The Royal Navy has awarded a contract for a large autonomous submarine.
Plymouth-based MSubs Ltd are to provide the Royal Navy with a 30-metre underwater vehicle with a range of up to 3,000 nautical miles.
According to a Royal Navy news release the XLUUV (Extra Large Unmanned Underwater Vehicle), known as Manta, has been designed and built in just 14 months.
A Ministry of Defence statement said:
“An initial £1 million contract has been awarded to Plymouth-based MSubs Ltd to build a test submarine that will be used to explore the potential capabilities of larger uncrewed underwater vehicles in the future. Measuring about 30m in length, this extra-large autonomous submarine is significantly larger than autonomous submarines used for beach reconnaissance, allowing it to operate at a range of 3000 nautical miles.
XLUUV submarines are especially adept at covert intelligence gathering. They can leave their dock autonomously and secretly move to the operational area without any embarked crew for up to three months. They are also able to sense hostile targets and report their findings back to the station, making them an important barrier for anti-submarine warfare.”
For more imagery and specifications, see the MSubs website here.
“I am really excited by the possibilities that this offers to increase our reach and lethality, improve our efficiency and reduce the number of people we have to put in harm’s way,” Admiral Radakin was quoted as saying.
What could the submarine look like?
MSubs say that ‘XLUUV/Manta/S201’ is “a 9 metre, 8.9 tonne vehicle intended for 48hr operation at depths up to 305m”, it is likely however to be modified to fit the 30 metre and 3,000 nautical mile range detailed by the First Sea Lord.

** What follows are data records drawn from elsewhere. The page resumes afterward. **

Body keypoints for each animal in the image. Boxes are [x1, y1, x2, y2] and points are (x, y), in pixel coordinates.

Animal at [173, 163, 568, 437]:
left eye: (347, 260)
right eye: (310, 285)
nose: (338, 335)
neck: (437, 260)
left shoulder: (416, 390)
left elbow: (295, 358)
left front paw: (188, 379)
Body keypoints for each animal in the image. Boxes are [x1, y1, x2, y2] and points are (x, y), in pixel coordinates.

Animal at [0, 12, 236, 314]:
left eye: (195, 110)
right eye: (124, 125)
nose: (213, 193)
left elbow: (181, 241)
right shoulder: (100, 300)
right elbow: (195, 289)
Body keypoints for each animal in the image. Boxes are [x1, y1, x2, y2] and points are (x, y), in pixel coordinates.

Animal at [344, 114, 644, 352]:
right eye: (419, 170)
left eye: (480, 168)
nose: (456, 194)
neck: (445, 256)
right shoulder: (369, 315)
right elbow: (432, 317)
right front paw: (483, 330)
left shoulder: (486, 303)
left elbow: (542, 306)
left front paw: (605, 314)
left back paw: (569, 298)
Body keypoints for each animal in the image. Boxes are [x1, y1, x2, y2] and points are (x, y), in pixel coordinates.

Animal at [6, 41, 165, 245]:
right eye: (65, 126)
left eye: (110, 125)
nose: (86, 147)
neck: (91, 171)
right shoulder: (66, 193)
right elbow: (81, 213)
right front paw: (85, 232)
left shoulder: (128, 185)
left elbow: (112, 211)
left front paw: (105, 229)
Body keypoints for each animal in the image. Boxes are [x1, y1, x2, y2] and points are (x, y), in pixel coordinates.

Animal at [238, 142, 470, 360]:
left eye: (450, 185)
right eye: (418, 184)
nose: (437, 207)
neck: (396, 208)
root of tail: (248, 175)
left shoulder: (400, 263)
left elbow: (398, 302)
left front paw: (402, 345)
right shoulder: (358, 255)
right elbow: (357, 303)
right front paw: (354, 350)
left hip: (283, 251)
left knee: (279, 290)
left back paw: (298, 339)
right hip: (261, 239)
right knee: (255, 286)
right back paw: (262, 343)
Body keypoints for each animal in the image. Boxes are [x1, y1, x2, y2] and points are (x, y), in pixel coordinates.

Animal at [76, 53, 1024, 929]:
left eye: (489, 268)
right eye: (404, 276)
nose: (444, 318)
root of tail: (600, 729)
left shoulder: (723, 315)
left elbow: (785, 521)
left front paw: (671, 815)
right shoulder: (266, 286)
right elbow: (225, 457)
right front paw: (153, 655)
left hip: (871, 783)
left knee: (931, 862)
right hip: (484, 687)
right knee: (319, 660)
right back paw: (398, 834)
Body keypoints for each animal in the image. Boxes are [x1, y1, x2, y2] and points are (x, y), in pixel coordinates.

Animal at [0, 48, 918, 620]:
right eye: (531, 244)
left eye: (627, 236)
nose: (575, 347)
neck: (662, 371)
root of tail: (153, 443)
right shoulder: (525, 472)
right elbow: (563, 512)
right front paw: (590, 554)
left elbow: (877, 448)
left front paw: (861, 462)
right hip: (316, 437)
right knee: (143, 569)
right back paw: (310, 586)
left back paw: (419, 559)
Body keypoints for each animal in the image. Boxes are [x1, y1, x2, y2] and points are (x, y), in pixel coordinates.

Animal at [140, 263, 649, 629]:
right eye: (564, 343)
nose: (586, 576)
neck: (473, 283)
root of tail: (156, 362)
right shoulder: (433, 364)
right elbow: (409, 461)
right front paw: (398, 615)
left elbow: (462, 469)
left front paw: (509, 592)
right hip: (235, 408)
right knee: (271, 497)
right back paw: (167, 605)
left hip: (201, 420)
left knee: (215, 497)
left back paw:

“XLUUV/Manta/S201 is an 8.9 tonne vehicle intended for 48hr operation at depths up to 305m. This project is an example of our rapid prototyping capabilities. From outline specification to launch took just 14 months. Dived performance is maximised by attention to streamlining of the outer hull and by the use of advanced motor technology to directly drive the main propeller. Surface running is possible with one crew member on deck and hatch closed, at speeds up to 6kn in modest sea states, but the vessel’s primary mode of deployment is by crane-in.”
What are the next steps?
The first phase of DASA’s Developing the Royal Navy’s Autonomous Underwater Capability programme will see an existing crewed submersible refitted with autonomous control systems, say the Ministry of Defence.
“If initial testing is successful, up to a further £1.5 million is available to further test the new capability.”